[Opening Entries supplied section]

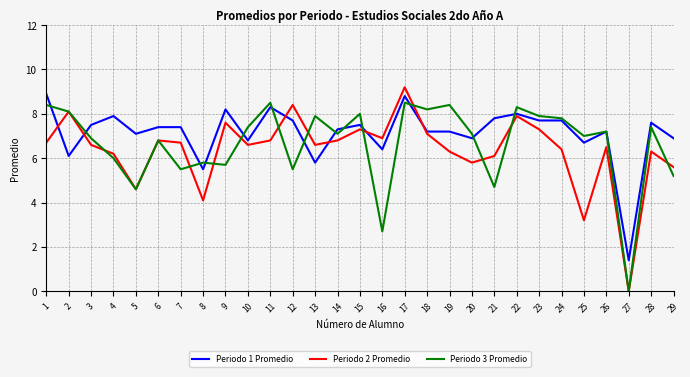

Reading left to right, list all the values displayed in this chart.

Periodo 1 Promedio: 1=8.9	2=6.1	3=7.5	4=7.9	5=7.1	6=7.4	7=7.4	8=5.5	9=8.2	10=6.8	11=8.3	12=7.7	13=5.8	14=7.3	15=7.5	16=6.4	17=8.8	18=7.2	19=7.2	20=6.9	21=7.8	22=8.0	23=7.7	24=7.7	25=6.7	26=7.2	27=1.4	28=7.6	29=6.9
Periodo 2 Promedio: 1=6.7	2=8.1	3=6.6	4=6.2	5=4.6	6=6.8	7=6.7	8=4.1	9=7.6	10=6.6	11=6.8	12=8.4	13=6.6	14=6.8	15=7.3	16=6.9	17=9.2	18=7.1	19=6.3	20=5.8	21=6.1	22=7.9	23=7.3	24=6.4	25=3.2	26=6.5	27=0.0	28=6.3	29=5.6
Periodo 3 Promedio: 1=8.4	2=8.1	3=6.9	4=6.0	5=4.6	6=6.8	7=5.5	8=5.8	9=5.7	10=7.4	11=8.5	12=5.5	13=7.9	14=7.1	15=8.0	16=2.7	17=8.5	18=8.2	19=8.4	20=7.1	21=4.7	22=8.3	23=7.9	24=7.8	25=7.0	26=7.2	27=0.0	28=7.4	29=5.2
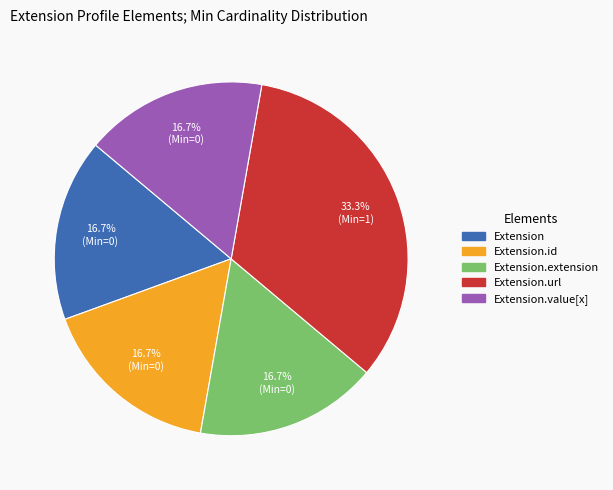

Is there a majority slice in this chart?

No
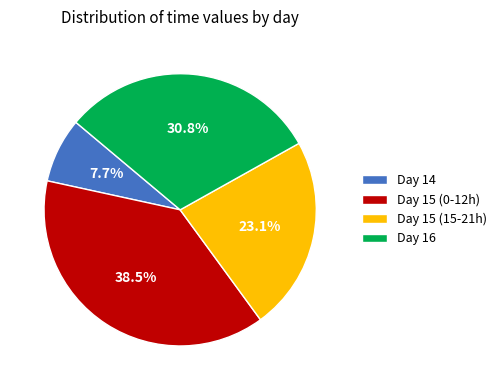

Approximately how many times larger is the value at Day 16 compared to Day 15 (0-12h)?

0.8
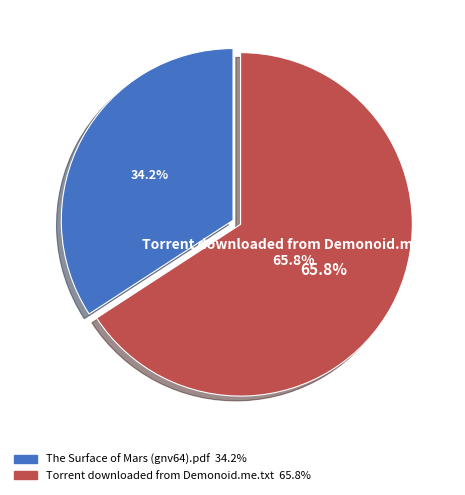

Is there a majority slice in this chart?

Yes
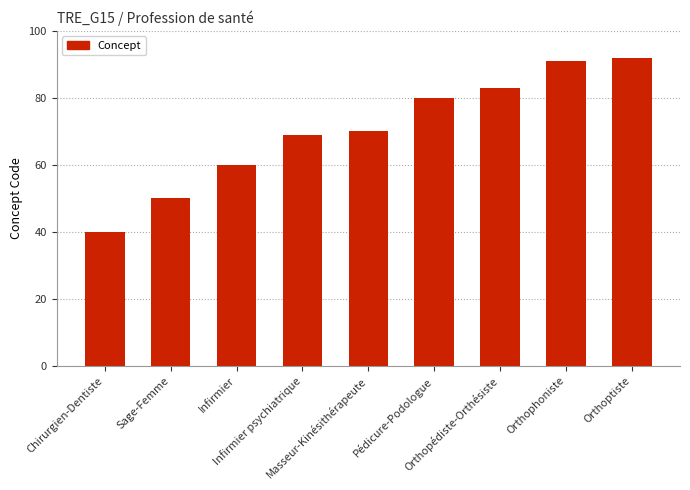

At which label is the value closest to 66?

Infirmier psychiatrique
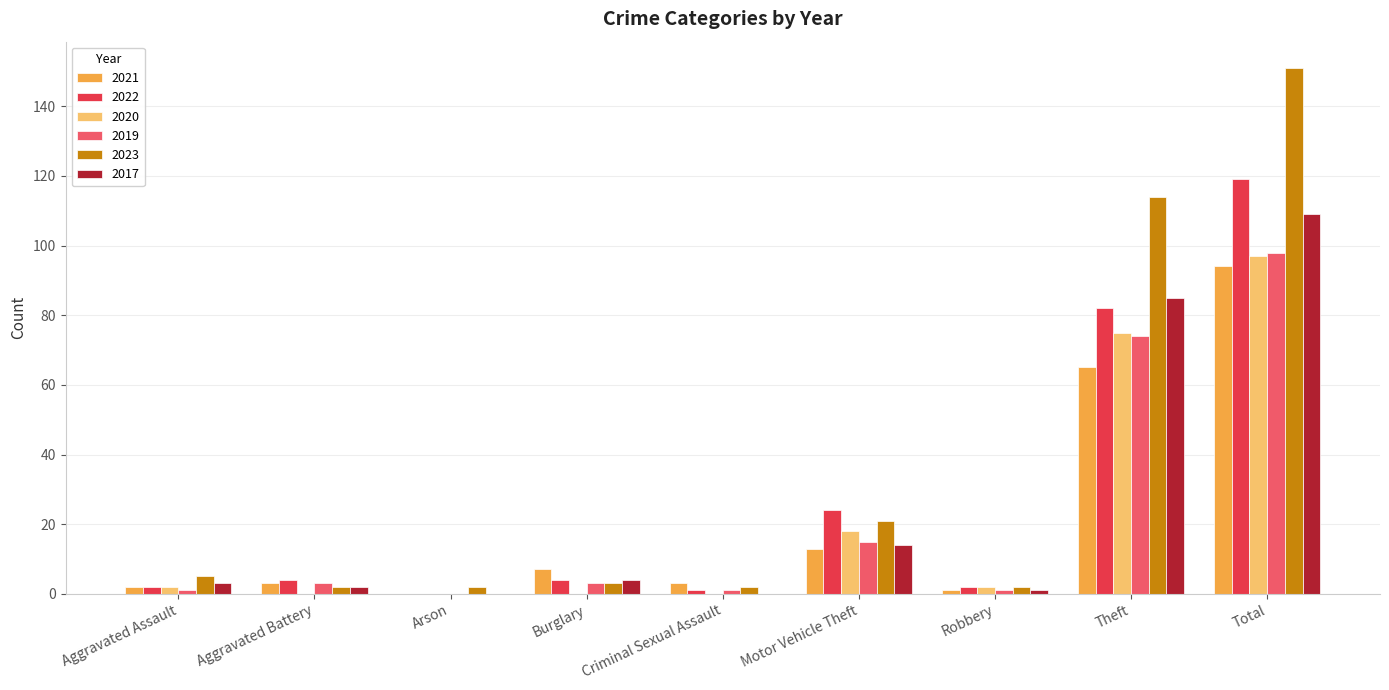

Reading right to left, extract all data points from this chart.

2021: Total=94	Theft=65	Robbery=1	Motor Vehicle Theft=13	Criminal Sexual Assault=3	Burglary=7	Arson=0	Aggravated Battery=3	Aggravated Assault=2
2022: Total=119	Theft=82	Robbery=2	Motor Vehicle Theft=24	Criminal Sexual Assault=1	Burglary=4	Arson=0	Aggravated Battery=4	Aggravated Assault=2
2020: Total=97	Theft=75	Robbery=2	Motor Vehicle Theft=18	Criminal Sexual Assault=0	Burglary=0	Arson=0	Aggravated Battery=0	Aggravated Assault=2
2019: Total=98	Theft=74	Robbery=1	Motor Vehicle Theft=15	Criminal Sexual Assault=1	Burglary=3	Arson=0	Aggravated Battery=3	Aggravated Assault=1
2023: Total=151	Theft=114	Robbery=2	Motor Vehicle Theft=21	Criminal Sexual Assault=2	Burglary=3	Arson=2	Aggravated Battery=2	Aggravated Assault=5
2017: Total=109	Theft=85	Robbery=1	Motor Vehicle Theft=14	Criminal Sexual Assault=0	Burglary=4	Arson=0	Aggravated Battery=2	Aggravated Assault=3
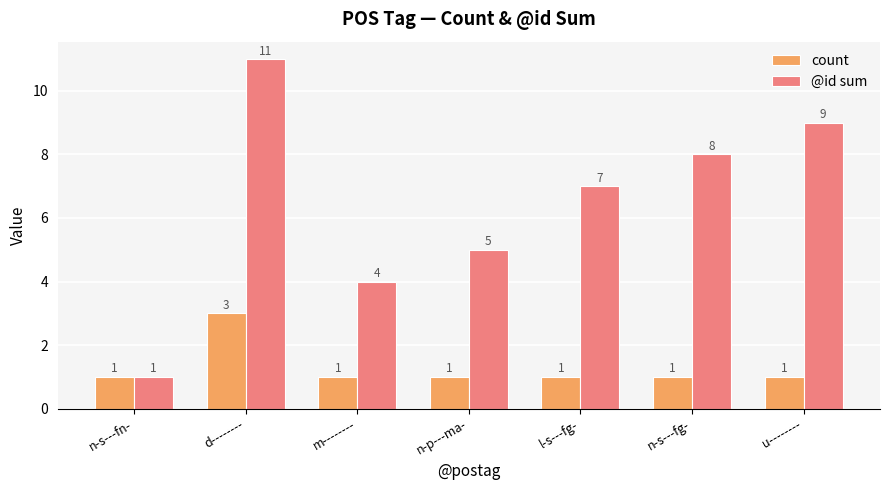

How many data points in @id sum are less than 7?

3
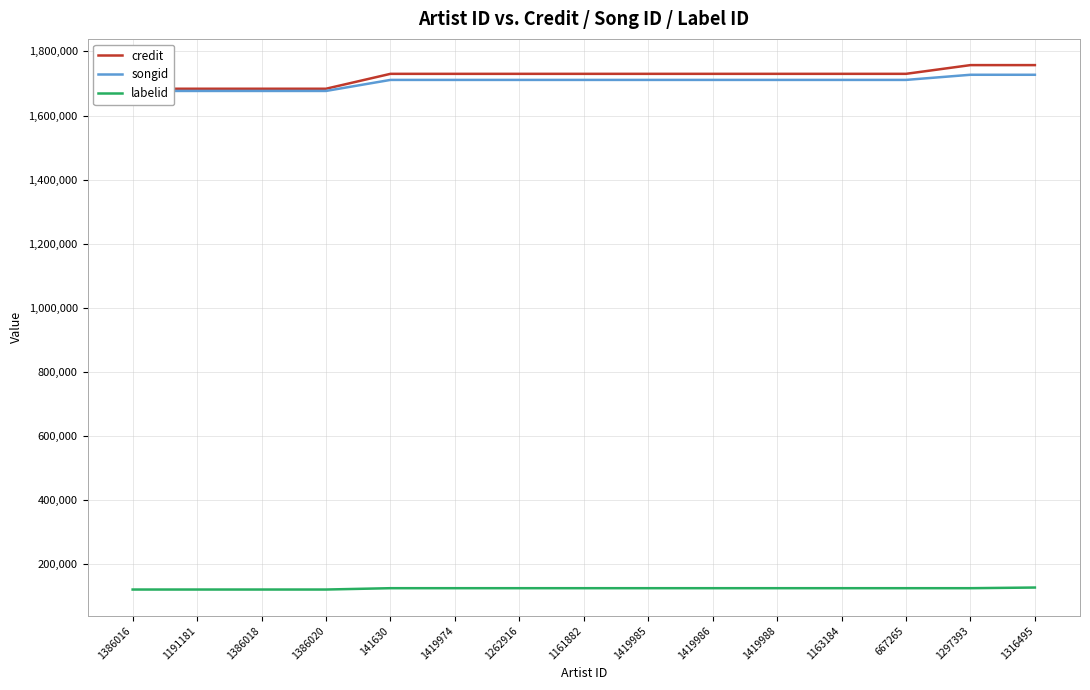

What is the label of the 2nd point from the right?

1297393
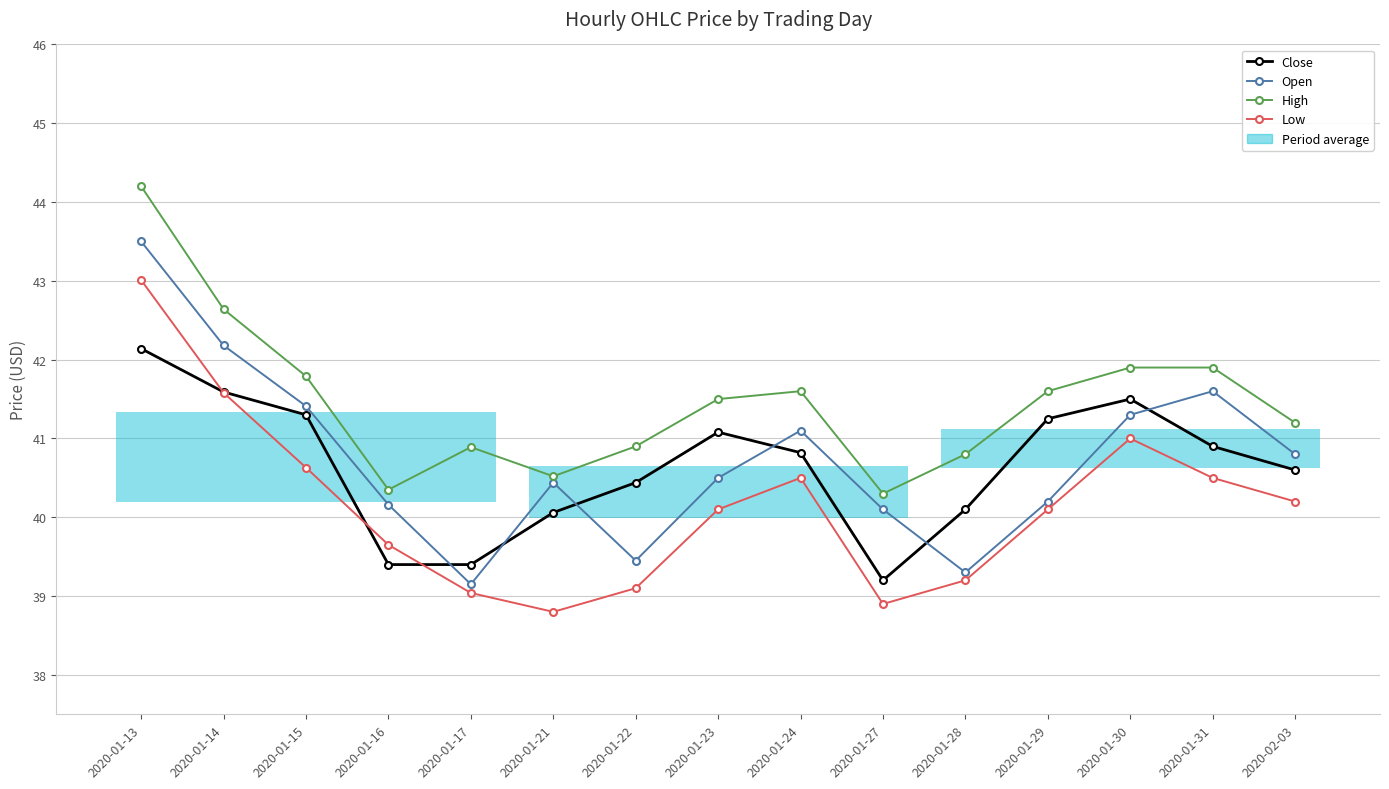

What is the average value of the Low series?

40.2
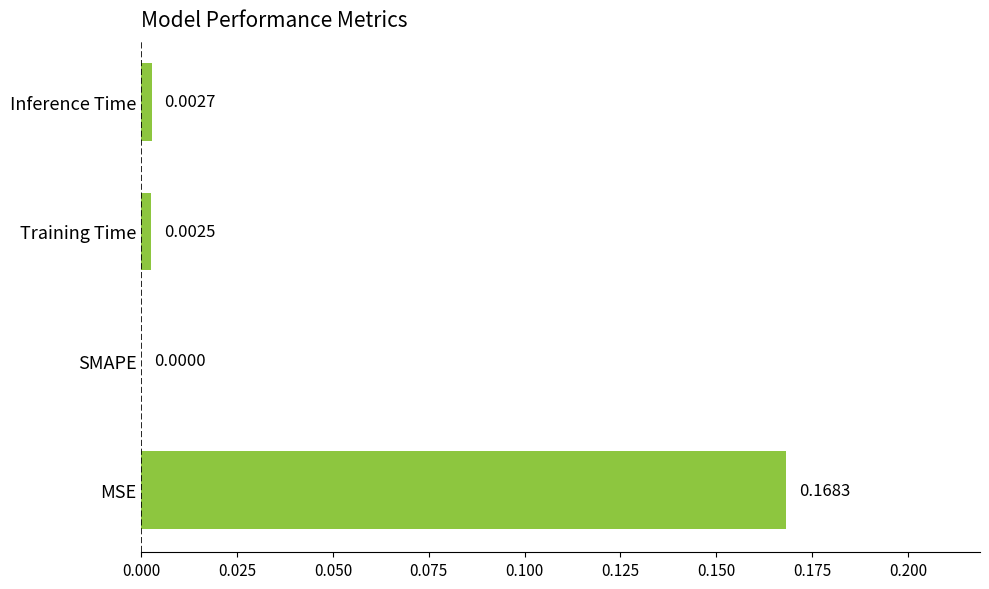

Are the bars horizontal?

Yes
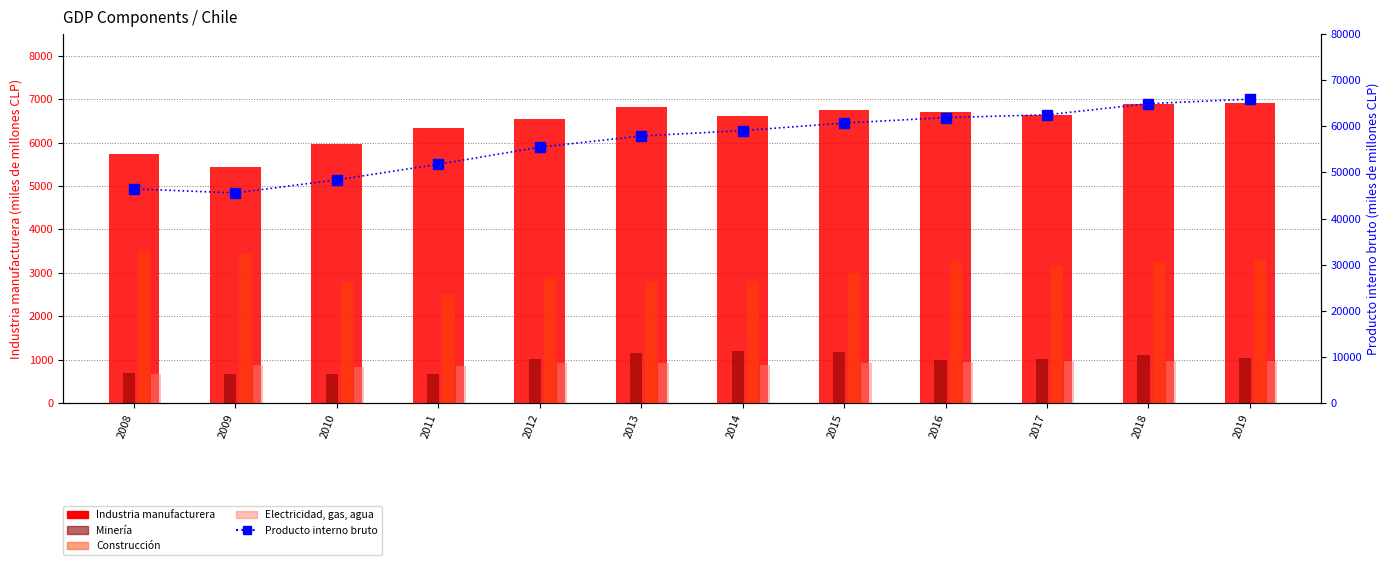

True or false: Electricidad, gas, agua has a value of 959 at 2018.

True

[Closing Entries supplied section]

Exercise prompt: Can you write out all eleven items above again word for word, leaving out the pictures?

Output:
Reading left to right, list all the values displayed in this chart.

Periodo 1 Promedio: 1=8.9	2=6.1	3=7.5	4=7.9	5=7.1	6=7.4	7=7.4	8=5.5	9=8.2	10=6.8	11=8.3	12=7.7	13=5.8	14=7.3	15=7.5	16=6.4	17=8.8	18=7.2	19=7.2	20=6.9	21=7.8	22=8.0	23=7.7	24=7.7	25=6.7	26=7.2	27=1.4	28=7.6	29=6.9
Periodo 2 Promedio: 1=6.7	2=8.1	3=6.6	4=6.2	5=4.6	6=6.8	7=6.7	8=4.1	9=7.6	10=6.6	11=6.8	12=8.4	13=6.6	14=6.8	15=7.3	16=6.9	17=9.2	18=7.1	19=6.3	20=5.8	21=6.1	22=7.9	23=7.3	24=6.4	25=3.2	26=6.5	27=0.0	28=6.3	29=5.6
Periodo 3 Promedio: 1=8.4	2=8.1	3=6.9	4=6.0	5=4.6	6=6.8	7=5.5	8=5.8	9=5.7	10=7.4	11=8.5	12=5.5	13=7.9	14=7.1	15=8.0	16=2.7	17=8.5	18=8.2	19=8.4	20=7.1	21=4.7	22=8.3	23=7.9	24=7.8	25=7.0	26=7.2	27=0.0	28=7.4	29=5.2

Is there a majority slice in this chart?

No

Approximately how many times larger is the value at Day 16 compared to Day 15 (0-12h)?

0.8

Is there a majority slice in this chart?

Yes

At which label is the value closest to 66?

Infirmier psychiatrique

Reading right to left, extract all data points from this chart.

2021: Total=94	Theft=65	Robbery=1	Motor Vehicle Theft=13	Criminal Sexual Assault=3	Burglary=7	Arson=0	Aggravated Battery=3	Aggravated Assault=2
2022: Total=119	Theft=82	Robbery=2	Motor Vehicle Theft=24	Criminal Sexual Assault=1	Burglary=4	Arson=0	Aggravated Battery=4	Aggravated Assault=2
2020: Total=97	Theft=75	Robbery=2	Motor Vehicle Theft=18	Criminal Sexual Assault=0	Burglary=0	Arson=0	Aggravated Battery=0	Aggravated Assault=2
2019: Total=98	Theft=74	Robbery=1	Motor Vehicle Theft=15	Criminal Sexual Assault=1	Burglary=3	Arson=0	Aggravated Battery=3	Aggravated Assault=1
2023: Total=151	Theft=114	Robbery=2	Motor Vehicle Theft=21	Criminal Sexual Assault=2	Burglary=3	Arson=2	Aggravated Battery=2	Aggravated Assault=5
2017: Total=109	Theft=85	Robbery=1	Motor Vehicle Theft=14	Criminal Sexual Assault=0	Burglary=4	Arson=0	Aggravated Battery=2	Aggravated Assault=3

How many data points in @id sum are less than 7?

3

What is the label of the 2nd point from the right?

1297393

What is the average value of the Low series?

40.2

Are the bars horizontal?

Yes

True or false: Electricidad, gas, agua has a value of 959 at 2018.

True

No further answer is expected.